## Start

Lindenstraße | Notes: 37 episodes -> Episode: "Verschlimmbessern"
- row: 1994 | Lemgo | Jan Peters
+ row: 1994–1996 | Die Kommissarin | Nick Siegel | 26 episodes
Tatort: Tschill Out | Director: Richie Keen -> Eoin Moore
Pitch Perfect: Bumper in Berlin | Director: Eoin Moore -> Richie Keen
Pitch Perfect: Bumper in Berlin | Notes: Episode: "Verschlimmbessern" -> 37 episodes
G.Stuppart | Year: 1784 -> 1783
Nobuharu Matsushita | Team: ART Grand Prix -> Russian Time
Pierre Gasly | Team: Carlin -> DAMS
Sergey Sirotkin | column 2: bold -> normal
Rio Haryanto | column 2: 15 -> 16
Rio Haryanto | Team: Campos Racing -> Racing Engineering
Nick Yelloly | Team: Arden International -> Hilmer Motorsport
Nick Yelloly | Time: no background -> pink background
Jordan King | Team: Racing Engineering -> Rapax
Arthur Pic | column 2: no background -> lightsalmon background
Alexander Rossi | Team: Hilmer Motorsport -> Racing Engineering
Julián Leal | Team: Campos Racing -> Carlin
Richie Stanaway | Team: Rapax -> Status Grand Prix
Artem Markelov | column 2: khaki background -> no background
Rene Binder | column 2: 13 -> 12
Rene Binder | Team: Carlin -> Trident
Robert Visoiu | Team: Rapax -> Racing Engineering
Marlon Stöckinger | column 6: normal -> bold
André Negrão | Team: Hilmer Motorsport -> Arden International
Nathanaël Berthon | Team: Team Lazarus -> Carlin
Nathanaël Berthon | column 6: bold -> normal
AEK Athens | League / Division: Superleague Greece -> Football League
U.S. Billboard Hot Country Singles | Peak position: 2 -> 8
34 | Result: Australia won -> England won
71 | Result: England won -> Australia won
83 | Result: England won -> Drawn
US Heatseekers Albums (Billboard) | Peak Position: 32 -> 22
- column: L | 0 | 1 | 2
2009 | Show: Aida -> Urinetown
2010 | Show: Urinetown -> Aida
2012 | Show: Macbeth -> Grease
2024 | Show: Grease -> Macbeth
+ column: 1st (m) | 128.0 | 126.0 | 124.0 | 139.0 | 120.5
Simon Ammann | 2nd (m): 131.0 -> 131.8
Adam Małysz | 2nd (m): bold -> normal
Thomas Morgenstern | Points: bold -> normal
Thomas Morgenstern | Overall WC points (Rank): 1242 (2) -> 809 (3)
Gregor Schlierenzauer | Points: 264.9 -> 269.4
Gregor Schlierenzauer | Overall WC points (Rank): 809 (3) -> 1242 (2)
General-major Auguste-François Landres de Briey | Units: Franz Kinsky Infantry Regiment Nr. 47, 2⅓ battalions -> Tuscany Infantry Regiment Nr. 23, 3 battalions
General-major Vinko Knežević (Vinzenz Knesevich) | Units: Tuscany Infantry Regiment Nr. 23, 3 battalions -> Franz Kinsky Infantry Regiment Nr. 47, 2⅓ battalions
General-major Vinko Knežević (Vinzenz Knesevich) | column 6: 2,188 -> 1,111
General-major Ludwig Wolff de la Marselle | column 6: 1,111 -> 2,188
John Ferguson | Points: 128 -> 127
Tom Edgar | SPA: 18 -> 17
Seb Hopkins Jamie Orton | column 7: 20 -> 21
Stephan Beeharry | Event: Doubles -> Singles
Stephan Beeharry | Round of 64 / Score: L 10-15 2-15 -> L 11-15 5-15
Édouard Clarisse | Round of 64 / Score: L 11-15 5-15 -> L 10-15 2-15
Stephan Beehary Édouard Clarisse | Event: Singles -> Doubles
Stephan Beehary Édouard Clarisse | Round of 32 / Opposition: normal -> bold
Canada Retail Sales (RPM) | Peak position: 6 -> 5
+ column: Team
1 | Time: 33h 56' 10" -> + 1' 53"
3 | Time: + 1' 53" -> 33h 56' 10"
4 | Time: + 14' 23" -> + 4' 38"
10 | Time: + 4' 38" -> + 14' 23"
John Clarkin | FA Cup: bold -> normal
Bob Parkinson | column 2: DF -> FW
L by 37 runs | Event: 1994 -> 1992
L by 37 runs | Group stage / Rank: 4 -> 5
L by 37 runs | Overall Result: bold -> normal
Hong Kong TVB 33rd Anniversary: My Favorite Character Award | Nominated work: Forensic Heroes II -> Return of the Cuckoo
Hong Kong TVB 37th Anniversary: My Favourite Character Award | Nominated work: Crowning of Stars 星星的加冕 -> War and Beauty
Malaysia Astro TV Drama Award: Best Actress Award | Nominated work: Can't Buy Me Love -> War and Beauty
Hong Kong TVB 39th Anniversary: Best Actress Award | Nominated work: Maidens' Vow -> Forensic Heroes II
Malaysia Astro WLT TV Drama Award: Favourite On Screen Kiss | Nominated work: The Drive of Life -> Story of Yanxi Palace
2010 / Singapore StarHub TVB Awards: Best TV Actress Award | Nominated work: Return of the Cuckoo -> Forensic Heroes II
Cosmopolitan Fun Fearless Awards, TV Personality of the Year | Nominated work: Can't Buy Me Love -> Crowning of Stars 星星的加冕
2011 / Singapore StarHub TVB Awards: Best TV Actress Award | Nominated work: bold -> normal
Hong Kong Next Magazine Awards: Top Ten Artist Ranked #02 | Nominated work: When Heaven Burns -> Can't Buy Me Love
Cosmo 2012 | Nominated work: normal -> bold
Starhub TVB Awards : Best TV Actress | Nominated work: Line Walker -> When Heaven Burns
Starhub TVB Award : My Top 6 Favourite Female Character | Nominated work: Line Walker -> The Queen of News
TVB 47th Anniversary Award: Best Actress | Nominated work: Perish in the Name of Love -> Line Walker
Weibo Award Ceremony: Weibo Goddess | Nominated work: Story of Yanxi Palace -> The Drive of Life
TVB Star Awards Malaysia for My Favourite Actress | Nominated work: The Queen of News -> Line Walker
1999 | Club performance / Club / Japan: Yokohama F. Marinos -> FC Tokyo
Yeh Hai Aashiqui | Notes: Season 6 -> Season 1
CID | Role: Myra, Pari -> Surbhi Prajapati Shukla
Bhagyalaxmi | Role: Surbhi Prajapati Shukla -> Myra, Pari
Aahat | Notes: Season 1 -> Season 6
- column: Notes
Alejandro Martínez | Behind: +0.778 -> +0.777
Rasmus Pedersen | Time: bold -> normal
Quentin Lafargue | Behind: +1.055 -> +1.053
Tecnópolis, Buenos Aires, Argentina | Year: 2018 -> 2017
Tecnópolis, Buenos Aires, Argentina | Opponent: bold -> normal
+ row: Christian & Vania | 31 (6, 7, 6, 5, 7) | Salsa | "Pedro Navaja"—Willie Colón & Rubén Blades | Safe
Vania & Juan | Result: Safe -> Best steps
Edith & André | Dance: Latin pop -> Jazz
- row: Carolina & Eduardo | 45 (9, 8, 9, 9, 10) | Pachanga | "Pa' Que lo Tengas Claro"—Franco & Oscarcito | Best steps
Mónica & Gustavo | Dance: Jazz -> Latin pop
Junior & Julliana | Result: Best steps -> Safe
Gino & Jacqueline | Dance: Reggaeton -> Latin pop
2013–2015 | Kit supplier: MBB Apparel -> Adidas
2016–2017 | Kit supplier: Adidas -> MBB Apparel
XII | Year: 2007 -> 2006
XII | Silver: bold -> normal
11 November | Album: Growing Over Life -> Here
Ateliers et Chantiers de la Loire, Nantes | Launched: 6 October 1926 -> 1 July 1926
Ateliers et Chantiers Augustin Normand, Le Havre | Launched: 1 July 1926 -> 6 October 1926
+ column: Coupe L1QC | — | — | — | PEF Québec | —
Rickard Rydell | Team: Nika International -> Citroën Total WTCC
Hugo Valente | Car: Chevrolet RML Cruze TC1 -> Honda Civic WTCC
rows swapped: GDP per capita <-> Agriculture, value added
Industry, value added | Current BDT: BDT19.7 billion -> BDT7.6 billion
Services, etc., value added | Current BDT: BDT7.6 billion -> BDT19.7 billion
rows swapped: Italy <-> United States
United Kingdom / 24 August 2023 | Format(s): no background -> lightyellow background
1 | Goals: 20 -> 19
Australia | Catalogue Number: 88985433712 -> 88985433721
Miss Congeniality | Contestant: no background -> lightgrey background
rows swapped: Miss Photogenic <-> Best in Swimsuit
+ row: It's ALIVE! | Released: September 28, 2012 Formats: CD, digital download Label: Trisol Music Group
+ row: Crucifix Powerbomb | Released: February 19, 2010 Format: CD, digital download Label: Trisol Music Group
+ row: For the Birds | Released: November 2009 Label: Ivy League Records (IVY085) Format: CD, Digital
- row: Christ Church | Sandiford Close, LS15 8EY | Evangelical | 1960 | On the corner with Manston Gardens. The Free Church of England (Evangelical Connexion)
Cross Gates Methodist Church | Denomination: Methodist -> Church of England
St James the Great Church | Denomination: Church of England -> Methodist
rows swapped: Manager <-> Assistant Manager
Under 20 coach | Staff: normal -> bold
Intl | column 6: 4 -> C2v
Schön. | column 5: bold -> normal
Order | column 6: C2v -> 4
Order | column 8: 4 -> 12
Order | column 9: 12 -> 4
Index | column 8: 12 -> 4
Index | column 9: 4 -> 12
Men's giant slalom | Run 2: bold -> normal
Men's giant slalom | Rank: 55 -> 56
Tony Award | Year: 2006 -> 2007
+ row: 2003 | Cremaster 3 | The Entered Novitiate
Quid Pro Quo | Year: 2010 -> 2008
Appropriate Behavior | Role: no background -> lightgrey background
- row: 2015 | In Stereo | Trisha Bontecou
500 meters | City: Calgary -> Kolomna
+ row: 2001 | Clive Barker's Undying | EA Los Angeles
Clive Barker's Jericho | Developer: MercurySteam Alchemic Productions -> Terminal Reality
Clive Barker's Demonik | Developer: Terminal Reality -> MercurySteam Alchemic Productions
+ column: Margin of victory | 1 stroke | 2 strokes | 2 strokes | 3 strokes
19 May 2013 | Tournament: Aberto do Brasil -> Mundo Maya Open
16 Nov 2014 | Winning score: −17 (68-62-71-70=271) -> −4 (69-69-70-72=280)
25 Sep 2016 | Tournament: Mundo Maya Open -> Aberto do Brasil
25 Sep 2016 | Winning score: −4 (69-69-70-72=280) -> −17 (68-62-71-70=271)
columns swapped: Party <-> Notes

## End

GIVEN EXERCISE: Output the listing verbatim, starting at its first line and ending at the line that contains "Tatort: Tschill Out", with both of those lines included.

COMPLETED TASK:
Lindenstraße | Notes: 37 episodes -> Episode: "Verschlimmbessern"
- row: 1994 | Lemgo | Jan Peters
+ row: 1994–1996 | Die Kommissarin | Nick Siegel | 26 episodes
Tatort: Tschill Out | Director: Richie Keen -> Eoin Moore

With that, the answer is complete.